Als Markus Lanz zum ersten Showauftritt in die Halle stürmte tat er das mit so einem peinlich schlechten Eingangsgag, dass man sich fragen musste, was für ein Niveaulimbo Lanz da glaubte, spielen zu müssen, um den Zuschauer für sich zu gewinnen.

Als sich internationale Stars wie Tom Hanks einfach nur noch auf der Lanz-Couch verarscht vorkamen ob des schulfestmäßigen Gehopses war die Reaktion von Lanz und ZDF: in Zukunft weniger internationale Promis in der Sendung. Aha! Denn die Quoten bröckelten bereits und der Zuschauer wollte wohl weniger Amerikaner in der Sendung, schon gar keine, die die deutsche Sendung scheiße fanden.

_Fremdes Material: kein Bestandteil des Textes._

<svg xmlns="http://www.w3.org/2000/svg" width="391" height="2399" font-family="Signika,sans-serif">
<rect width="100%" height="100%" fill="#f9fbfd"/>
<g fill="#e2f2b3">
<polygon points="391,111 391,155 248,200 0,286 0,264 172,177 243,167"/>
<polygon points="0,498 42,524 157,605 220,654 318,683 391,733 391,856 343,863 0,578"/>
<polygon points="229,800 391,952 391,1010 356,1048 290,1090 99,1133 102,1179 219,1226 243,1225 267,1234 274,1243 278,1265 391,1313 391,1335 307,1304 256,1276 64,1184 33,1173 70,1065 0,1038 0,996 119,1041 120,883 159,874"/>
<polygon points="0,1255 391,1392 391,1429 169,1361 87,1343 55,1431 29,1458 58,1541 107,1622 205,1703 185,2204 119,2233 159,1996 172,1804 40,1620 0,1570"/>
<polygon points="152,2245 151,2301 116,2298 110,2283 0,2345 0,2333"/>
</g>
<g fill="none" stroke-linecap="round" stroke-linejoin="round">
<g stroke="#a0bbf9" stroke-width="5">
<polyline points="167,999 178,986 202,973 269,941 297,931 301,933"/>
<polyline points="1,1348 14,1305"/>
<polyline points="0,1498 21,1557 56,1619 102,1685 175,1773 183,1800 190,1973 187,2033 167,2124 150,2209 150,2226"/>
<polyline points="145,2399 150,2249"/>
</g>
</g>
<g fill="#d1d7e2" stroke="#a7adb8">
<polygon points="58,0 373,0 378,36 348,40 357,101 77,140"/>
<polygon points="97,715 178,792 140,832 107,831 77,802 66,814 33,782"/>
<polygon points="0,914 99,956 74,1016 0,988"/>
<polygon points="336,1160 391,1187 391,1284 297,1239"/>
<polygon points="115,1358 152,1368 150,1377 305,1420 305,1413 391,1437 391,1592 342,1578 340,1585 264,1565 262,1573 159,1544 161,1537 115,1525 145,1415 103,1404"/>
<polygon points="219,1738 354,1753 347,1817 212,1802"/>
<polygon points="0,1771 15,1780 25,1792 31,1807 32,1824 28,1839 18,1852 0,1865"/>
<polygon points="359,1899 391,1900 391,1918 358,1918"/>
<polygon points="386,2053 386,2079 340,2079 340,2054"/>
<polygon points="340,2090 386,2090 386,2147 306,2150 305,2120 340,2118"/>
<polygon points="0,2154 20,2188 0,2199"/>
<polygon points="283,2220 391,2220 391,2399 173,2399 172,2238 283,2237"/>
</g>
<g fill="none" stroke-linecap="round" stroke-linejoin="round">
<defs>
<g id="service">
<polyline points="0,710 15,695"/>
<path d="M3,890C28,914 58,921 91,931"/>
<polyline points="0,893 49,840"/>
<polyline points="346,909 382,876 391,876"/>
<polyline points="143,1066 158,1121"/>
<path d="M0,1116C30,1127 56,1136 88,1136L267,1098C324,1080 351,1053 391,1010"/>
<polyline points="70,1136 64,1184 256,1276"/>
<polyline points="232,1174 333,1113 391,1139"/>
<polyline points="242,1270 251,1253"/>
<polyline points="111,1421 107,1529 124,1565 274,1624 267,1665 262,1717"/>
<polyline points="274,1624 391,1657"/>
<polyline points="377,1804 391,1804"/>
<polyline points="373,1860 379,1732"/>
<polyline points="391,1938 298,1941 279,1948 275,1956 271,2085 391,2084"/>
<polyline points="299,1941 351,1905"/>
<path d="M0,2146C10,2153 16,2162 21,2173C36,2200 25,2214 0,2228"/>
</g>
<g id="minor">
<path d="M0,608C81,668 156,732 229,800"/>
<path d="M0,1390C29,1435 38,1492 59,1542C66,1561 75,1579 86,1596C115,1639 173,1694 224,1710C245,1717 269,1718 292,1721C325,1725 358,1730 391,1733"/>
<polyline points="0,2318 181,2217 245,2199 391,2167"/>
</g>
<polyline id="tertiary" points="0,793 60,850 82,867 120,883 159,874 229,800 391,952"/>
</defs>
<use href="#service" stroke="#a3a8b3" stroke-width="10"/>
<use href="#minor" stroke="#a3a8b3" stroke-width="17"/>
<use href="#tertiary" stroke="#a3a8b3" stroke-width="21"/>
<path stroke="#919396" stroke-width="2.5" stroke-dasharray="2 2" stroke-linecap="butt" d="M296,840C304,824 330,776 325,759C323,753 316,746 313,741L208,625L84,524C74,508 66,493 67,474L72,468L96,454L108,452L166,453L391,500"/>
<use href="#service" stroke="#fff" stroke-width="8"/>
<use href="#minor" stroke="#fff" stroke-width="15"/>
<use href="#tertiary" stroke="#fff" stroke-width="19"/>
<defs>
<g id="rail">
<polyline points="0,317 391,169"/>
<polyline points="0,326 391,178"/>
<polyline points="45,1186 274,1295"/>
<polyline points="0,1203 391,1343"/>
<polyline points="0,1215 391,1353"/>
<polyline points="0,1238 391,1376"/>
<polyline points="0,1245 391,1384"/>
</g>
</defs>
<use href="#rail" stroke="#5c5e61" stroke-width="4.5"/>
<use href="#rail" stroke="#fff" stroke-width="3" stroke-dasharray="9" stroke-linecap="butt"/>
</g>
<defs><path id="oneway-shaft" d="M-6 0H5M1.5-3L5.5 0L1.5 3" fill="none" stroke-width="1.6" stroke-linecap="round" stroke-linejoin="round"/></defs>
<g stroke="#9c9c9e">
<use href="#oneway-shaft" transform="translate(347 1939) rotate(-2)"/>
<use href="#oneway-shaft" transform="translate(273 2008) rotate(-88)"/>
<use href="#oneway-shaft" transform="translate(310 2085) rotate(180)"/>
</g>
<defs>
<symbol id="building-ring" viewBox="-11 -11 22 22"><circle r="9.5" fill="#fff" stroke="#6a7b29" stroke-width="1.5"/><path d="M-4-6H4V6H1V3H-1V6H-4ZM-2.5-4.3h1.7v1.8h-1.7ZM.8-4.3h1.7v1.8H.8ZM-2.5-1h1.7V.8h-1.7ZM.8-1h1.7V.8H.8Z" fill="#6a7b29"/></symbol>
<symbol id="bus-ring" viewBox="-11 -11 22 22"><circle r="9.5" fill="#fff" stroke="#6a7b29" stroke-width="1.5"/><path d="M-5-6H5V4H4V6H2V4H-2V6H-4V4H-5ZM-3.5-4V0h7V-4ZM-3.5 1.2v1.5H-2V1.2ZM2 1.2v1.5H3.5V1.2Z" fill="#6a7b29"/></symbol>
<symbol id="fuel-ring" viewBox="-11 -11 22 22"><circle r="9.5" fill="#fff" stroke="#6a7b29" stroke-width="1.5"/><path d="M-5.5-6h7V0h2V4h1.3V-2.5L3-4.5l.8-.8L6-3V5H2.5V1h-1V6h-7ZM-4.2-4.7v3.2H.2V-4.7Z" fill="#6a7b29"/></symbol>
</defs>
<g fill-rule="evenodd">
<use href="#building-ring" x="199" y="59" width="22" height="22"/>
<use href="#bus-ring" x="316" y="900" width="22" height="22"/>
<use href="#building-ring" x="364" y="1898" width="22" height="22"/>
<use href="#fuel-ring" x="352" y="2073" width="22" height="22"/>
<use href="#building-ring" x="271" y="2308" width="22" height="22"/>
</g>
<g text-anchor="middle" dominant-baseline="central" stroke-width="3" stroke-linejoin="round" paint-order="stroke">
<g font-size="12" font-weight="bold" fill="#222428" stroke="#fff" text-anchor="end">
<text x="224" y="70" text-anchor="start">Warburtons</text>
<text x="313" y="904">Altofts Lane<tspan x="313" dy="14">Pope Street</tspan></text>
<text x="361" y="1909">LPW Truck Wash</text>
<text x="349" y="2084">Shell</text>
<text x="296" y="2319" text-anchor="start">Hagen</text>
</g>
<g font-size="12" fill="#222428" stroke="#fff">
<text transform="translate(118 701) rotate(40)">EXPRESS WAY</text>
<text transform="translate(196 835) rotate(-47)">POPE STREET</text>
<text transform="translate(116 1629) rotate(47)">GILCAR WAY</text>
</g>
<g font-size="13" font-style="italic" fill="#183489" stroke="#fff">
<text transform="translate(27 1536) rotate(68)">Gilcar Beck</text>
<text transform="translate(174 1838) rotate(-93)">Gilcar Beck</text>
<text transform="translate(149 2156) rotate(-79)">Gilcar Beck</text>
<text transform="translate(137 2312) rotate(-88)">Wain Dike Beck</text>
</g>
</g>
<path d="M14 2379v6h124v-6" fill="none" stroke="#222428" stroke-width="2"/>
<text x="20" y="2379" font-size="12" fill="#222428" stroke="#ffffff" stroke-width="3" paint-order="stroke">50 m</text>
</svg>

Nein! Auch hier ist "der Zuschauer" wieder nur der vorgeschobene Deckmantel für die unsägliche Unfähigkeit der Programmmacher, noch Qualität abzuliefern.

Trotz immer größerer Konkurrenz am Samstagabend: Gottschalk hatte immer noch Quote gemacht. Ohne Cindy, mit amerikanischen Hollywood-Größen. Und wer mit dem Dschungelcamp schon am oberen Ende seiner geistigen Aufnahmefähigkeit angelangt war guckte auch damals nicht "Wetten, dass...".

Aber der Zuschauer bekam noch gut gemachte Unterhaltung, von einem blondgelockten Profi, der sein Handwerk gelernt hatte. Übrigens beim Radio, zu einer Zeit, als es noch kein Formatradio gab.

Es stirbt mit "Wetten, dass..." nicht einfach nur eine ehemals große Fernsehsendung. Wir erleben das Ende einer Zunft. Unterhaltungsprofis mit Gespür für Qualität haben keine Chance mehr, irgendwo heranzuwachsen und zu lernen, sich und erst recht Formate zu entwickeln. Die Formate sind schon da, und wer mitspielen möchte muss sich in diese Formate pressen lassen.

Aber ich behaupte: Zuschauer und Zuhörer können am wenigsten dafür.